I would send them on our new Provence bike trip. We completely redesigned the trip for 2010, so the route is further from the more touristy parts of Provence, but takes full advantage of everything that Provence has to offer. What better way to recharge the batteries that a lazy pedal through fields of lavender, with a crisp Tavel at day's end? And it's a breeze to get to and from given the TGV service from Paris.
When we had dinner a few months ago, you brought up the idea of surfing trips. Given the adventurous B&R traveler's background, that may not be as outlandish as it sounds. Any progress on that trip or other trips that might have been considered too offbeat a few years ago?
We can only do so many new things in any given year, and this year we decided it was time to give self-guided trips a whirl. Maybe that's not as adventurous as big-wave surfing, but it's a fun departure for us. On one of these new itineraries, a small group can build its own trip on a foundation of B&R planning and expertise, where we set up the hotels and bikes, and luggage transfers, plus a few restaurant reservations, and they do the rest. There aren't any guides or vans involved, though of course we're only a phone call away if something goes wrong. We think that kind of structured independence is going to go over really well with a certain kind of traveler, and are trying them out in Burgundy and Tuscany this year, where we have permanent offices to provide support. If it proves popular, we'll expand the concept in 2011.
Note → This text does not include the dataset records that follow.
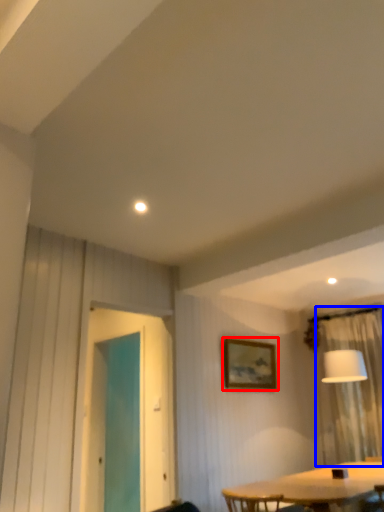
Question: Among these objects, which one is nearest to the camera, picture frame (highlighted by a red box) or curtain (highlighted by a blue box)?

Choices:
 (A) picture frame
 (B) curtain

Answer: (B)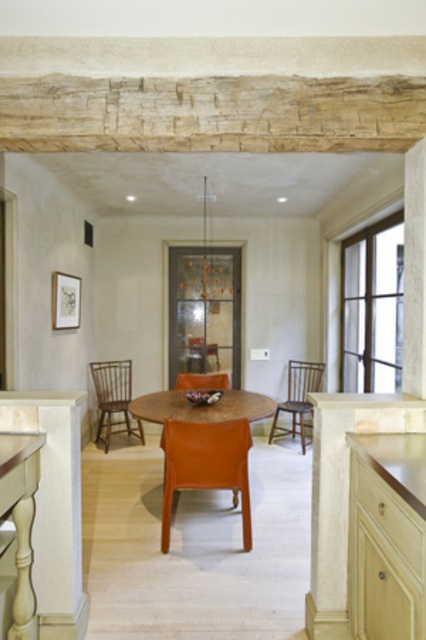
Can you confirm if wooden countertop at right is smaller than orange leather chair at center?

Actually, wooden countertop at right might be larger than orange leather chair at center.

You are a GUI agent. You are given a task and a screenshot of the screen. Output one action in this format:
    pyautogui.click(x=<x>, y=<y>)
    Task: Click on the wooden countertop at right
    Image resolution: width=426 pixels, height=640 pixels.
    Given the screenshot: What is the action you would take?
    pyautogui.click(x=386, y=536)

Between orange leather chair at center and wooden spindle back chair at left, which one has more height?

Standing taller between the two is wooden spindle back chair at left.

Locate an element on the screen. orange leather chair at center is located at coordinates (206, 465).

Consider the image. Between orange leather chair at center and wooden chair at center, which one is positioned higher?

wooden chair at center is above.

Does point (241, 420) come behind point (317, 372)?

No, (241, 420) is closer to viewer.

Where is `orange leather chair at center`? orange leather chair at center is located at coordinates (206, 465).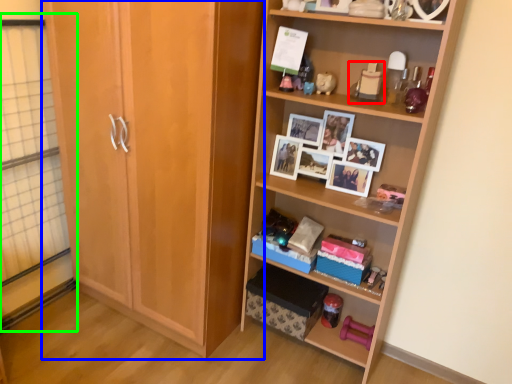
Question: Estimate the real-world distances between objects in this image. Which object is closer to toy (highlighted by a red box), cabinetry (highlighted by a blue box) or glass door (highlighted by a green box)?

Choices:
 (A) cabinetry
 (B) glass door

Answer: (A)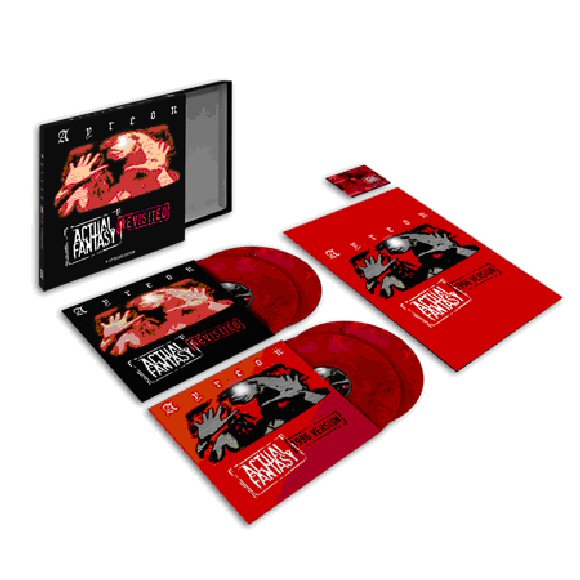
Locate an element on the screen. The image size is (580, 580). dvd is located at coordinates (275, 288), (309, 278), (374, 385), (412, 369).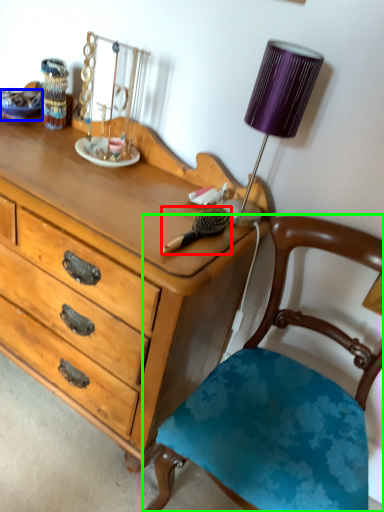
Question: Which object is positioned closest to brush (highlighted by a red box)? Select from plate (highlighted by a blue box) and chair (highlighted by a green box).

Choices:
 (A) plate
 (B) chair

Answer: (B)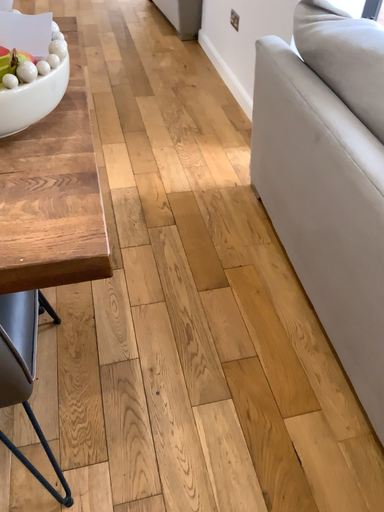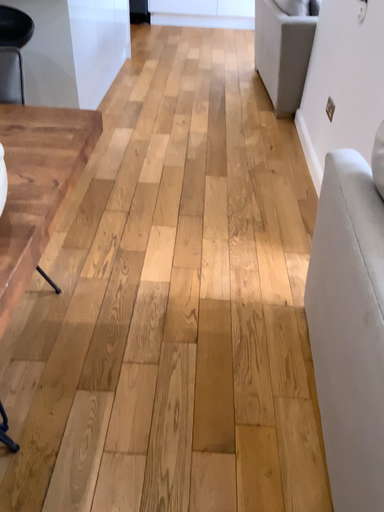
Question: How did the camera likely rotate when shooting the video?

Choices:
 (A) rotated upward
 (B) rotated downward

Answer: (A)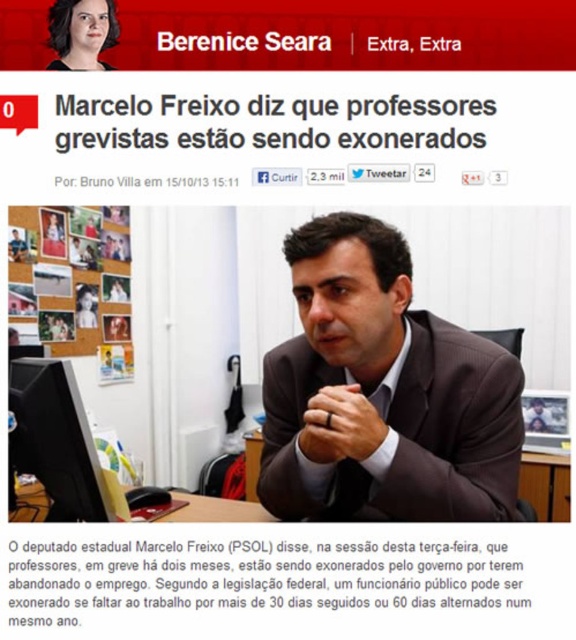
You are a photographer standing in front of the black glossy monitor at lower left and the matte black hair at upper left. You need to take a photo that captures both objects in the frame. Given that your camera has a maximum focus range of 90 centimeters, will you be able to capture both objects in focus?

The black glossy monitor at lower left and matte black hair at upper left are 93.56 centimeters apart from each other. Since the distance between them exceeds the camera maximum focus range of 90 centimeters, you won t be able to capture both objects in focus.

You are a journalist analyzing the image of the news article. You see the brown suit at center and the matte black hair at upper left. Based on their positions, which object is located to the right of the other?

The brown suit at center is to the right of the matte black hair at upper left.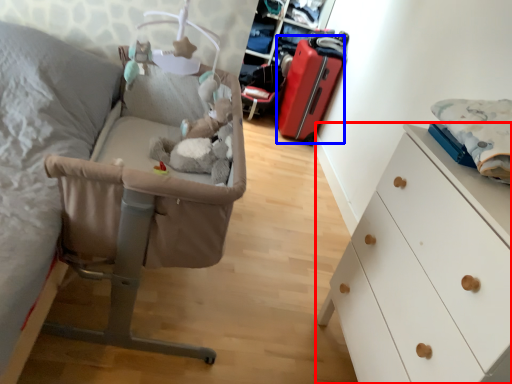
Question: Which object is further to the camera taking this photo, chest of drawers (highlighted by a red box) or luggage (highlighted by a blue box)?

Choices:
 (A) chest of drawers
 (B) luggage

Answer: (B)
Name a few of your favorite hotels of the moment.
I'm always happy to check in at L'Hotel in Beaune, near our European headquarters in Burgundy, and had a really nice visit at Locanda Dell'Amorosa in Tuscany this past fall. I should probably only name B&R trip hotels, but I really enjoyed a quick recent stay at the brand new Four Seasons in Seattle. Four Seasons really gets it right. They have the kind of service ethic that we've tried to build at B&R.
What can't you leave home without when you travel?
Well Everett, this isn't the most upscale thing you've ever heard, but in the past few years I've taken to packing a nice coffee mug, with a cover. I just got so tired of the image of all those disposable cups piling up in the landfill that I thought I'd better just go ahead and do something about it. So far the only truly strange look anyone's given me was in the Rome train station; the barista was definitely not impressed, though I think mostly because he thought I should have stayed for a proper espresso. But I had a train to catch!
Where are you off to next?
Bhutan, and I couldn't be more excited. I've been to Nepal but haven't yet made it to Bhutan, and hear that's it's a very different experience. B&R offers a fantastic Bespoke itinerary that I'm doing with a group of friends, so it's a trip for fun not work. After that I'll be heading to Europe for our spring guide kick off. Speaking of which, I'm going to get my guiding helmet back on this year, probably in Burgundy, which will be a blast. After that, I'm not sure. But there's never any shortage of places to go, is there?